Each line below must be set down exactly; omit any image you find.
== Segment start ==
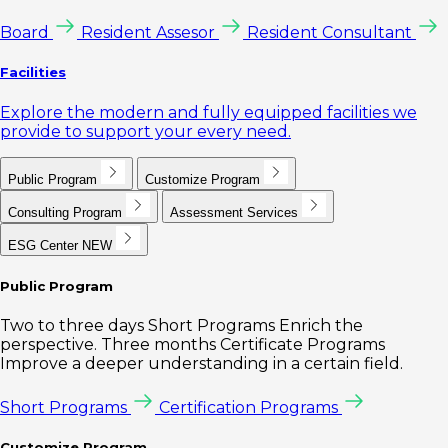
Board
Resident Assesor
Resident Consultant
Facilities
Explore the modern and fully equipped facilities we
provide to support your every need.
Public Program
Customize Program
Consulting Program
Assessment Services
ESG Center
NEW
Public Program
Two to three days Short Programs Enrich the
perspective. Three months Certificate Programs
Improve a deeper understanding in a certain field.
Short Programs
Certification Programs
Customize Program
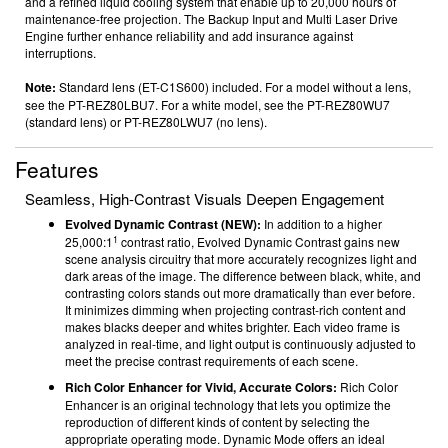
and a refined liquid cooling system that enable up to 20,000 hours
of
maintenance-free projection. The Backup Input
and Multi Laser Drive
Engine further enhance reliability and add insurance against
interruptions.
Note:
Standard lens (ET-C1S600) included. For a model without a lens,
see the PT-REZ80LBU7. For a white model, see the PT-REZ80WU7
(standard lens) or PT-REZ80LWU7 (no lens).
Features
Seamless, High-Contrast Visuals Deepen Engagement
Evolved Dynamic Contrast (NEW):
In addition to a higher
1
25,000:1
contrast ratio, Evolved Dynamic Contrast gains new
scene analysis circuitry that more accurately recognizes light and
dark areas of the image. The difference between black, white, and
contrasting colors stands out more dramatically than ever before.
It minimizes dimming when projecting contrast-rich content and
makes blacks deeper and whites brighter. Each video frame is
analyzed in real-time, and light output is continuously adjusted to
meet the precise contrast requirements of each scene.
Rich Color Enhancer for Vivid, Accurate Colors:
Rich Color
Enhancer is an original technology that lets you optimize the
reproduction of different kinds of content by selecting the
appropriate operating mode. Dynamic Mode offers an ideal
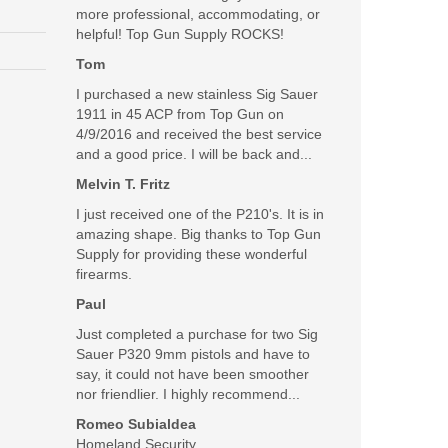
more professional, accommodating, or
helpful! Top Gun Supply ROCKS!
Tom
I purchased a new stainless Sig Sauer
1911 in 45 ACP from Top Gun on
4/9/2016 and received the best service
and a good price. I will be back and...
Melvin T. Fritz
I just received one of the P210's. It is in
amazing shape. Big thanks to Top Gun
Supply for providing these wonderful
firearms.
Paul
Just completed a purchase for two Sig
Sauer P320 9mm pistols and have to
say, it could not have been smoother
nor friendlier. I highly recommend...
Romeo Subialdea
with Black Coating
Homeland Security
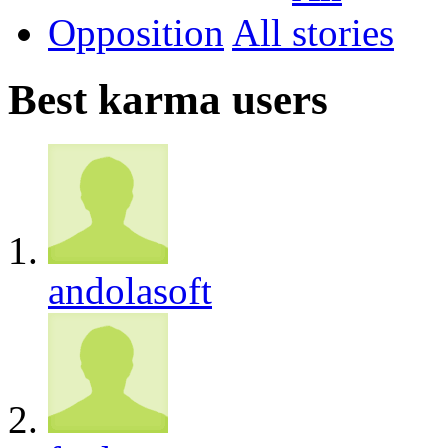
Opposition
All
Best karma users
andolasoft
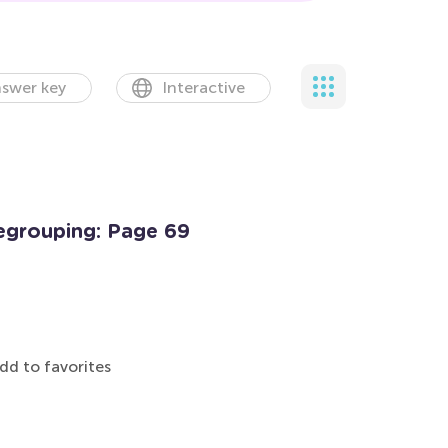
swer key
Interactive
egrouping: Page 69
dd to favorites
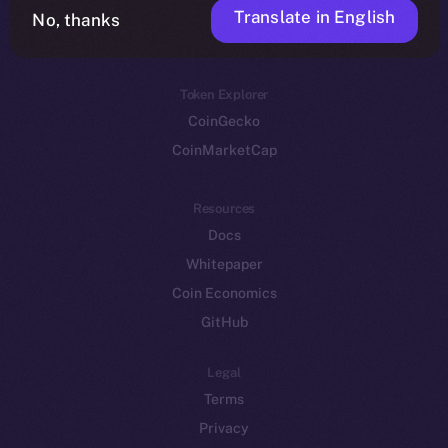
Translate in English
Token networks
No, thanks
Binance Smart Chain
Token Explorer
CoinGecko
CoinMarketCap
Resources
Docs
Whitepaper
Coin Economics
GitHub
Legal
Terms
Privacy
== Segment end ==
ANSWER SPACE
Board
Resident Assesor
Resident Consultant
Facilities
Explore the modern and fully equipped facilities we
provide to support your every need.
Public Program
Customize Program
Consulting Program
Assessment Services
ESG Center
NEW
Public Program
Two to three days Short Programs Enrich the
perspective. Three months Certificate Programs
Improve a deeper understanding in a certain field.
Short Programs
Certification Programs
Customize Program
and a refined liquid cooling system that enable up to 20,000 hours
of
maintenance-free projection. The Backup Input
and Multi Laser Drive
Engine further enhance reliability and add insurance against
interruptions.
Note:
Standard lens (ET-C1S600) included. For a model without a lens,
see the PT-REZ80LBU7. For a white model, see the PT-REZ80WU7
(standard lens) or PT-REZ80LWU7 (no lens).
Features
Seamless, High-Contrast Visuals Deepen Engagement
Evolved Dynamic Contrast (NEW):
In addition to a higher
1
25,000:1
contrast ratio, Evolved Dynamic Contrast gains new
scene analysis circuitry that more accurately recognizes light and
dark areas of the image. The difference between black, white, and
contrasting colors stands out more dramatically than ever before.
It minimizes dimming when projecting contrast-rich content and
makes blacks deeper and whites brighter. Each video frame is
analyzed in real-time, and light output is continuously adjusted to
meet the precise contrast requirements of each scene.
Rich Color Enhancer for Vivid, Accurate Colors:
Rich Color
Enhancer is an original technology that lets you optimize the
reproduction of different kinds of content by selecting the
appropriate operating mode. Dynamic Mode offers an ideal
more professional, accommodating, or
helpful! Top Gun Supply ROCKS!
Tom
I purchased a new stainless Sig Sauer
1911 in 45 ACP from Top Gun on
4/9/2016 and received the best service
and a good price. I will be back and...
Melvin T. Fritz
I just received one of the P210's. It is in
amazing shape. Big thanks to Top Gun
Supply for providing these wonderful
firearms.
Paul
Just completed a purchase for two Sig
Sauer P320 9mm pistols and have to
say, it could not have been smoother
nor friendlier. I highly recommend...
Romeo Subialdea
with Black Coating
Homeland Security
Opposition
All
Best karma users
andolasoft
swer key
Interactive
egrouping: Page 69
dd to favorites
Translate in English
Token networks
No, thanks
Binance Smart Chain
Token Explorer
CoinGecko
CoinMarketCap
Resources
Docs
Whitepaper
Coin Economics
GitHub
Legal
Terms
Privacy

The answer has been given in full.